К тому времени, как я возвращаюсь в холл, моего незнакомца нигде не видно, поэтому я медленно спускаюсь по лестнице. Как только я достигаю нижней ступеньки, чья-то рука обхватывает меня сбоку и дергает налево, в сторону гостиной. Крепко обхватив рукой мои волосы, он тянет меня к дивану и швыряет на него.
— Прежде чем это место сгорит дотла, — рычит он, — мы собираемся заменить все твои воспоминания о нем тем, как мой член заполняет тебя. — Напевает он в ответ, моя киска уже начинает намокать.
Он опускается передо мной на колени, задирая мое платье выше талии. Без колебаний он сплевывает на мои складочки и накачивает кончик своего члена вверх-вниз, не забывая при этом обводить мой клитор. Я едва могу сдержать стон, когда чувствую давление его члена, входящего в меня.
— Скажи мне свое имя, — шепчу я. он замирает и смотрит в мои глаза. — Я хочу иметь возможность выкрикивать твое имя, когда ты заставляешь меня кончать.

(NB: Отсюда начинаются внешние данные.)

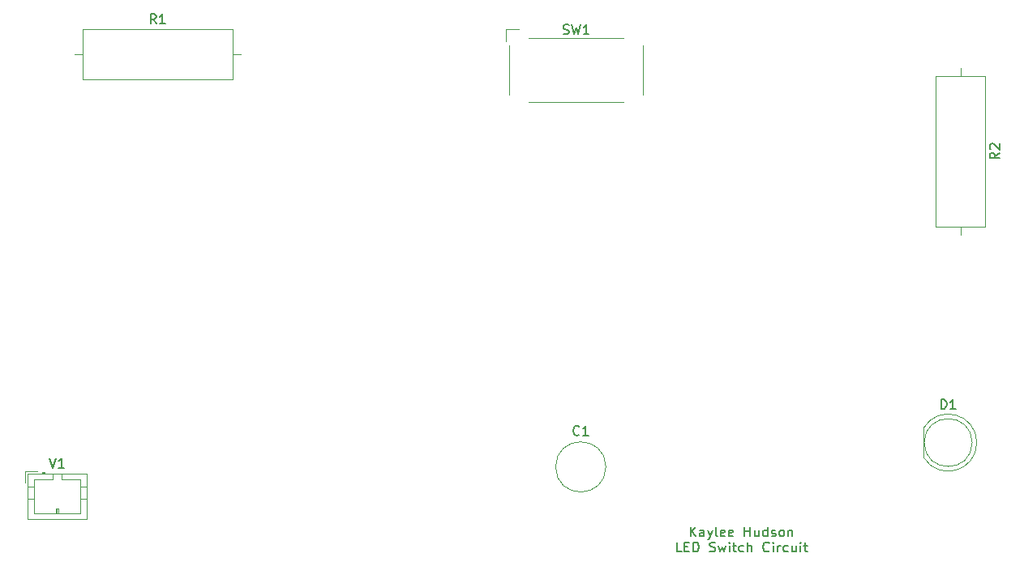
<source format=gbr>
%TF.GenerationSoftware,KiCad,Pcbnew,(6.0.10-0)*%
%TF.CreationDate,2023-02-17T09:12:44-08:00*%
%TF.ProjectId,exercise1_pcb,65786572-6369-4736-9531-5f7063622e6b,rev?*%
%TF.SameCoordinates,Original*%
%TF.FileFunction,Legend,Top*%
%TF.FilePolarity,Positive*%
%FSLAX46Y46*%
G04 Gerber Fmt 4.6, Leading zero omitted, Abs format (unit mm)*
G04 Created by KiCad (PCBNEW (6.0.10-0)) date 2023-02-17 09:12:44*
%MOMM*%
%LPD*%
G01*
G04 APERTURE LIST*
%ADD10C,0.150000*%
%ADD11C,0.120000*%
G04 APERTURE END LIST*
D10*
X159766666Y-93627380D02*
X159766666Y-92627380D01*
X160338095Y-93627380D02*
X159909523Y-93055952D01*
X160338095Y-92627380D02*
X159766666Y-93198809D01*
X161195238Y-93627380D02*
X161195238Y-93103571D01*
X161147619Y-93008333D01*
X161052380Y-92960714D01*
X160861904Y-92960714D01*
X160766666Y-93008333D01*
X161195238Y-93579761D02*
X161100000Y-93627380D01*
X160861904Y-93627380D01*
X160766666Y-93579761D01*
X160719047Y-93484523D01*
X160719047Y-93389285D01*
X160766666Y-93294047D01*
X160861904Y-93246428D01*
X161100000Y-93246428D01*
X161195238Y-93198809D01*
X161576190Y-92960714D02*
X161814285Y-93627380D01*
X162052380Y-92960714D02*
X161814285Y-93627380D01*
X161719047Y-93865476D01*
X161671428Y-93913095D01*
X161576190Y-93960714D01*
X162576190Y-93627380D02*
X162480952Y-93579761D01*
X162433333Y-93484523D01*
X162433333Y-92627380D01*
X163338095Y-93579761D02*
X163242857Y-93627380D01*
X163052380Y-93627380D01*
X162957142Y-93579761D01*
X162909523Y-93484523D01*
X162909523Y-93103571D01*
X162957142Y-93008333D01*
X163052380Y-92960714D01*
X163242857Y-92960714D01*
X163338095Y-93008333D01*
X163385714Y-93103571D01*
X163385714Y-93198809D01*
X162909523Y-93294047D01*
X164195238Y-93579761D02*
X164100000Y-93627380D01*
X163909523Y-93627380D01*
X163814285Y-93579761D01*
X163766666Y-93484523D01*
X163766666Y-93103571D01*
X163814285Y-93008333D01*
X163909523Y-92960714D01*
X164100000Y-92960714D01*
X164195238Y-93008333D01*
X164242857Y-93103571D01*
X164242857Y-93198809D01*
X163766666Y-93294047D01*
X165433333Y-93627380D02*
X165433333Y-92627380D01*
X165433333Y-93103571D02*
X166004761Y-93103571D01*
X166004761Y-93627380D02*
X166004761Y-92627380D01*
X166909523Y-92960714D02*
X166909523Y-93627380D01*
X166480952Y-92960714D02*
X166480952Y-93484523D01*
X166528571Y-93579761D01*
X166623809Y-93627380D01*
X166766666Y-93627380D01*
X166861904Y-93579761D01*
X166909523Y-93532142D01*
X167814285Y-93627380D02*
X167814285Y-92627380D01*
X167814285Y-93579761D02*
X167719047Y-93627380D01*
X167528571Y-93627380D01*
X167433333Y-93579761D01*
X167385714Y-93532142D01*
X167338095Y-93436904D01*
X167338095Y-93151190D01*
X167385714Y-93055952D01*
X167433333Y-93008333D01*
X167528571Y-92960714D01*
X167719047Y-92960714D01*
X167814285Y-93008333D01*
X168242857Y-93579761D02*
X168338095Y-93627380D01*
X168528571Y-93627380D01*
X168623809Y-93579761D01*
X168671428Y-93484523D01*
X168671428Y-93436904D01*
X168623809Y-93341666D01*
X168528571Y-93294047D01*
X168385714Y-93294047D01*
X168290476Y-93246428D01*
X168242857Y-93151190D01*
X168242857Y-93103571D01*
X168290476Y-93008333D01*
X168385714Y-92960714D01*
X168528571Y-92960714D01*
X168623809Y-93008333D01*
X169242857Y-93627380D02*
X169147619Y-93579761D01*
X169100000Y-93532142D01*
X169052380Y-93436904D01*
X169052380Y-93151190D01*
X169100000Y-93055952D01*
X169147619Y-93008333D01*
X169242857Y-92960714D01*
X169385714Y-92960714D01*
X169480952Y-93008333D01*
X169528571Y-93055952D01*
X169576190Y-93151190D01*
X169576190Y-93436904D01*
X169528571Y-93532142D01*
X169480952Y-93579761D01*
X169385714Y-93627380D01*
X169242857Y-93627380D01*
X170004761Y-92960714D02*
X170004761Y-93627380D01*
X170004761Y-93055952D02*
X170052380Y-93008333D01*
X170147619Y-92960714D01*
X170290476Y-92960714D01*
X170385714Y-93008333D01*
X170433333Y-93103571D01*
X170433333Y-93627380D01*
X158838095Y-95237380D02*
X158361904Y-95237380D01*
X158361904Y-94237380D01*
X159171428Y-94713571D02*
X159504761Y-94713571D01*
X159647619Y-95237380D02*
X159171428Y-95237380D01*
X159171428Y-94237380D01*
X159647619Y-94237380D01*
X160076190Y-95237380D02*
X160076190Y-94237380D01*
X160314285Y-94237380D01*
X160457142Y-94285000D01*
X160552380Y-94380238D01*
X160600000Y-94475476D01*
X160647619Y-94665952D01*
X160647619Y-94808809D01*
X160600000Y-94999285D01*
X160552380Y-95094523D01*
X160457142Y-95189761D01*
X160314285Y-95237380D01*
X160076190Y-95237380D01*
X161790476Y-95189761D02*
X161933333Y-95237380D01*
X162171428Y-95237380D01*
X162266666Y-95189761D01*
X162314285Y-95142142D01*
X162361904Y-95046904D01*
X162361904Y-94951666D01*
X162314285Y-94856428D01*
X162266666Y-94808809D01*
X162171428Y-94761190D01*
X161980952Y-94713571D01*
X161885714Y-94665952D01*
X161838095Y-94618333D01*
X161790476Y-94523095D01*
X161790476Y-94427857D01*
X161838095Y-94332619D01*
X161885714Y-94285000D01*
X161980952Y-94237380D01*
X162219047Y-94237380D01*
X162361904Y-94285000D01*
X162695238Y-94570714D02*
X162885714Y-95237380D01*
X163076190Y-94761190D01*
X163266666Y-95237380D01*
X163457142Y-94570714D01*
X163838095Y-95237380D02*
X163838095Y-94570714D01*
X163838095Y-94237380D02*
X163790476Y-94285000D01*
X163838095Y-94332619D01*
X163885714Y-94285000D01*
X163838095Y-94237380D01*
X163838095Y-94332619D01*
X164171428Y-94570714D02*
X164552380Y-94570714D01*
X164314285Y-94237380D02*
X164314285Y-95094523D01*
X164361904Y-95189761D01*
X164457142Y-95237380D01*
X164552380Y-95237380D01*
X165314285Y-95189761D02*
X165219047Y-95237380D01*
X165028571Y-95237380D01*
X164933333Y-95189761D01*
X164885714Y-95142142D01*
X164838095Y-95046904D01*
X164838095Y-94761190D01*
X164885714Y-94665952D01*
X164933333Y-94618333D01*
X165028571Y-94570714D01*
X165219047Y-94570714D01*
X165314285Y-94618333D01*
X165742857Y-95237380D02*
X165742857Y-94237380D01*
X166171428Y-95237380D02*
X166171428Y-94713571D01*
X166123809Y-94618333D01*
X166028571Y-94570714D01*
X165885714Y-94570714D01*
X165790476Y-94618333D01*
X165742857Y-94665952D01*
X167980952Y-95142142D02*
X167933333Y-95189761D01*
X167790476Y-95237380D01*
X167695238Y-95237380D01*
X167552380Y-95189761D01*
X167457142Y-95094523D01*
X167409523Y-94999285D01*
X167361904Y-94808809D01*
X167361904Y-94665952D01*
X167409523Y-94475476D01*
X167457142Y-94380238D01*
X167552380Y-94285000D01*
X167695238Y-94237380D01*
X167790476Y-94237380D01*
X167933333Y-94285000D01*
X167980952Y-94332619D01*
X168409523Y-95237380D02*
X168409523Y-94570714D01*
X168409523Y-94237380D02*
X168361904Y-94285000D01*
X168409523Y-94332619D01*
X168457142Y-94285000D01*
X168409523Y-94237380D01*
X168409523Y-94332619D01*
X168885714Y-95237380D02*
X168885714Y-94570714D01*
X168885714Y-94761190D02*
X168933333Y-94665952D01*
X168980952Y-94618333D01*
X169076190Y-94570714D01*
X169171428Y-94570714D01*
X169933333Y-95189761D02*
X169838095Y-95237380D01*
X169647619Y-95237380D01*
X169552380Y-95189761D01*
X169504761Y-95142142D01*
X169457142Y-95046904D01*
X169457142Y-94761190D01*
X169504761Y-94665952D01*
X169552380Y-94618333D01*
X169647619Y-94570714D01*
X169838095Y-94570714D01*
X169933333Y-94618333D01*
X170790476Y-94570714D02*
X170790476Y-95237380D01*
X170361904Y-94570714D02*
X170361904Y-95094523D01*
X170409523Y-95189761D01*
X170504761Y-95237380D01*
X170647619Y-95237380D01*
X170742857Y-95189761D01*
X170790476Y-95142142D01*
X171266666Y-95237380D02*
X171266666Y-94570714D01*
X171266666Y-94237380D02*
X171219047Y-94285000D01*
X171266666Y-94332619D01*
X171314285Y-94285000D01*
X171266666Y-94237380D01*
X171266666Y-94332619D01*
X171600000Y-94570714D02*
X171980952Y-94570714D01*
X171742857Y-94237380D02*
X171742857Y-95094523D01*
X171790476Y-95189761D01*
X171885714Y-95237380D01*
X171980952Y-95237380D01*
%TO.C,R2*%
X192032380Y-53506666D02*
X191556190Y-53840000D01*
X192032380Y-54078095D02*
X191032380Y-54078095D01*
X191032380Y-53697142D01*
X191080000Y-53601904D01*
X191127619Y-53554285D01*
X191222857Y-53506666D01*
X191365714Y-53506666D01*
X191460952Y-53554285D01*
X191508571Y-53601904D01*
X191556190Y-53697142D01*
X191556190Y-54078095D01*
X191127619Y-53125714D02*
X191080000Y-53078095D01*
X191032380Y-52982857D01*
X191032380Y-52744761D01*
X191080000Y-52649523D01*
X191127619Y-52601904D01*
X191222857Y-52554285D01*
X191318095Y-52554285D01*
X191460952Y-52601904D01*
X192032380Y-53173333D01*
X192032380Y-52554285D01*
%TO.C,SW1*%
X146496666Y-41074761D02*
X146639523Y-41122380D01*
X146877619Y-41122380D01*
X146972857Y-41074761D01*
X147020476Y-41027142D01*
X147068095Y-40931904D01*
X147068095Y-40836666D01*
X147020476Y-40741428D01*
X146972857Y-40693809D01*
X146877619Y-40646190D01*
X146687142Y-40598571D01*
X146591904Y-40550952D01*
X146544285Y-40503333D01*
X146496666Y-40408095D01*
X146496666Y-40312857D01*
X146544285Y-40217619D01*
X146591904Y-40170000D01*
X146687142Y-40122380D01*
X146925238Y-40122380D01*
X147068095Y-40170000D01*
X147401428Y-40122380D02*
X147639523Y-41122380D01*
X147830000Y-40408095D01*
X148020476Y-41122380D01*
X148258571Y-40122380D01*
X149163333Y-41122380D02*
X148591904Y-41122380D01*
X148877619Y-41122380D02*
X148877619Y-40122380D01*
X148782380Y-40265238D01*
X148687142Y-40360476D01*
X148591904Y-40408095D01*
%TO.C,D1*%
X185951904Y-80312380D02*
X185951904Y-79312380D01*
X186190000Y-79312380D01*
X186332857Y-79360000D01*
X186428095Y-79455238D01*
X186475714Y-79550476D01*
X186523333Y-79740952D01*
X186523333Y-79883809D01*
X186475714Y-80074285D01*
X186428095Y-80169523D01*
X186332857Y-80264761D01*
X186190000Y-80312380D01*
X185951904Y-80312380D01*
X187475714Y-80312380D02*
X186904285Y-80312380D01*
X187190000Y-80312380D02*
X187190000Y-79312380D01*
X187094761Y-79455238D01*
X186999523Y-79550476D01*
X186904285Y-79598095D01*
%TO.C,R1*%
X103973333Y-40012380D02*
X103640000Y-39536190D01*
X103401904Y-40012380D02*
X103401904Y-39012380D01*
X103782857Y-39012380D01*
X103878095Y-39060000D01*
X103925714Y-39107619D01*
X103973333Y-39202857D01*
X103973333Y-39345714D01*
X103925714Y-39440952D01*
X103878095Y-39488571D01*
X103782857Y-39536190D01*
X103401904Y-39536190D01*
X104925714Y-40012380D02*
X104354285Y-40012380D01*
X104640000Y-40012380D02*
X104640000Y-39012380D01*
X104544761Y-39155238D01*
X104449523Y-39250476D01*
X104354285Y-39298095D01*
%TO.C,V1*%
X92830476Y-85452380D02*
X93163809Y-86452380D01*
X93497142Y-85452380D01*
X94354285Y-86452380D02*
X93782857Y-86452380D01*
X94068571Y-86452380D02*
X94068571Y-85452380D01*
X93973333Y-85595238D01*
X93878095Y-85690476D01*
X93782857Y-85738095D01*
%TO.C,C1*%
X148153333Y-82967142D02*
X148105714Y-83014761D01*
X147962857Y-83062380D01*
X147867619Y-83062380D01*
X147724761Y-83014761D01*
X147629523Y-82919523D01*
X147581904Y-82824285D01*
X147534285Y-82633809D01*
X147534285Y-82490952D01*
X147581904Y-82300476D01*
X147629523Y-82205238D01*
X147724761Y-82110000D01*
X147867619Y-82062380D01*
X147962857Y-82062380D01*
X148105714Y-82110000D01*
X148153333Y-82157619D01*
X149105714Y-83062380D02*
X148534285Y-83062380D01*
X148820000Y-83062380D02*
X148820000Y-82062380D01*
X148724761Y-82205238D01*
X148629523Y-82300476D01*
X148534285Y-82348095D01*
D11*
%TO.C,R2*%
X187960000Y-62060000D02*
X187960000Y-61210000D01*
X185340000Y-61210000D02*
X190580000Y-61210000D01*
X190580000Y-45470000D02*
X185340000Y-45470000D01*
X190580000Y-61210000D02*
X190580000Y-45470000D01*
X187960000Y-44620000D02*
X187960000Y-45470000D01*
X185340000Y-45470000D02*
X185340000Y-61210000D01*
%TO.C,SW1*%
X140530000Y-40570000D02*
X141830000Y-40570000D01*
X142880000Y-41520000D02*
X152780000Y-41520000D01*
X140530000Y-41870000D02*
X140530000Y-40570000D01*
X154830000Y-42270000D02*
X154830000Y-47470000D01*
X140830000Y-47470000D02*
X140830000Y-42270000D01*
X152780000Y-48220000D02*
X142880000Y-48220000D01*
%TO.C,D1*%
X184130000Y-82275000D02*
X184130000Y-85365000D01*
X189680000Y-83820462D02*
G75*
G03*
X184130000Y-82275170I-2990000J462D01*
G01*
X184130000Y-85364830D02*
G75*
G03*
X189680000Y-83819538I2560000J1544830D01*
G01*
X189190000Y-83820000D02*
G75*
G03*
X189190000Y-83820000I-2500000J0D01*
G01*
%TO.C,R1*%
X112860000Y-43180000D02*
X112010000Y-43180000D01*
X95420000Y-43180000D02*
X96270000Y-43180000D01*
X112010000Y-40560000D02*
X96270000Y-40560000D01*
X96270000Y-45800000D02*
X112010000Y-45800000D01*
X96270000Y-40560000D02*
X96270000Y-45800000D01*
X112010000Y-45800000D02*
X112010000Y-40560000D01*
%TO.C,V1*%
X96090000Y-91200000D02*
X96090000Y-87700000D01*
X90580000Y-88400000D02*
X91190000Y-88400000D01*
X90580000Y-91810000D02*
X96700000Y-91810000D01*
X92040000Y-86890000D02*
X92040000Y-87090000D01*
X93140000Y-87700000D02*
X91190000Y-87700000D01*
X96700000Y-89700000D02*
X96090000Y-89700000D01*
X90580000Y-89700000D02*
X91190000Y-89700000D01*
X96700000Y-88400000D02*
X96090000Y-88400000D01*
X93540000Y-91200000D02*
X93540000Y-90700000D01*
X92340000Y-86890000D02*
X92040000Y-86890000D01*
X96090000Y-87700000D02*
X94140000Y-87700000D01*
X90280000Y-86790000D02*
X90280000Y-88040000D01*
X93740000Y-90700000D02*
X93740000Y-91200000D01*
X92340000Y-86990000D02*
X92040000Y-86990000D01*
X93640000Y-91200000D02*
X93640000Y-90700000D01*
X93140000Y-87090000D02*
X93140000Y-87700000D01*
X92340000Y-87090000D02*
X92340000Y-86890000D01*
X93540000Y-90700000D02*
X93740000Y-90700000D01*
X94140000Y-87700000D02*
X94140000Y-87090000D01*
X96700000Y-87090000D02*
X90580000Y-87090000D01*
X90580000Y-87090000D02*
X90580000Y-91810000D01*
X91530000Y-86790000D02*
X90280000Y-86790000D01*
X96700000Y-91810000D02*
X96700000Y-87090000D01*
X91190000Y-87700000D02*
X91190000Y-91200000D01*
X91190000Y-91200000D02*
X96090000Y-91200000D01*
%TO.C,C1*%
X150940000Y-86360000D02*
G75*
G03*
X150940000Y-86360000I-2620000J0D01*
G01*
%TD*%
M02*

</source>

От моего признания я чувствую, как мое лицо заливается краской. Но его ухмылка того стоит.
— Джастин, — заявляет он прямо перед тем, как вонзить в меня свой член. Мои вопросы о том, кто он и чего он хочет, теряются в моем резком вздохе. Боже, он заставляет меня чувствовать себя такой наполненной. Я откидываю голову на подушки, когда он медленно выскальзывает из меня. — Кому ты принадлежишь? — спрашивает он, снова входя в меня. Я прикусываю щеку, сдерживая слова. Если я скажу это, это будет слишком реально. Этот мужчина, это чудовище, не сможет заполучить меня. Может ли он?
— Джезебель! — рявкает он, ударяя рукой по моей левой груди. Укол только усиливает мое удовольствие. — Не заставляй меня снова повторяться.
— Я принадлежу тебе, — стону я, прижимаясь своей киской к его члену.
— А кто я такой?
— Джастин. Я принадлежу тебе, Джастин.
Когда последний слог слетает с моих губ, его толчки становятся первобытными. Входя и выходя из меня, я стону для него. Мысль о том, чтобы разбудить Майкла, приходит мне в голову, но это ничего не значит для меня, когда мой оргазм начинает нарастать. Руки Джастина опускаются на мои бедра, когда мой оргазм достигает своего пика. — О, Боже мой! — Я вскрикиваю, когда мои стенки начинают сжиматься от его длины.
— Бога нет, Джезебель, а если бы и был, он был бы злым человеком, если бы позволил мне наложить на тебя свои руки.
Он продолжает вонзаться в меня, пока я не чувствую, как тепло его спермы начинает растекаться по моим внутренним стенкам.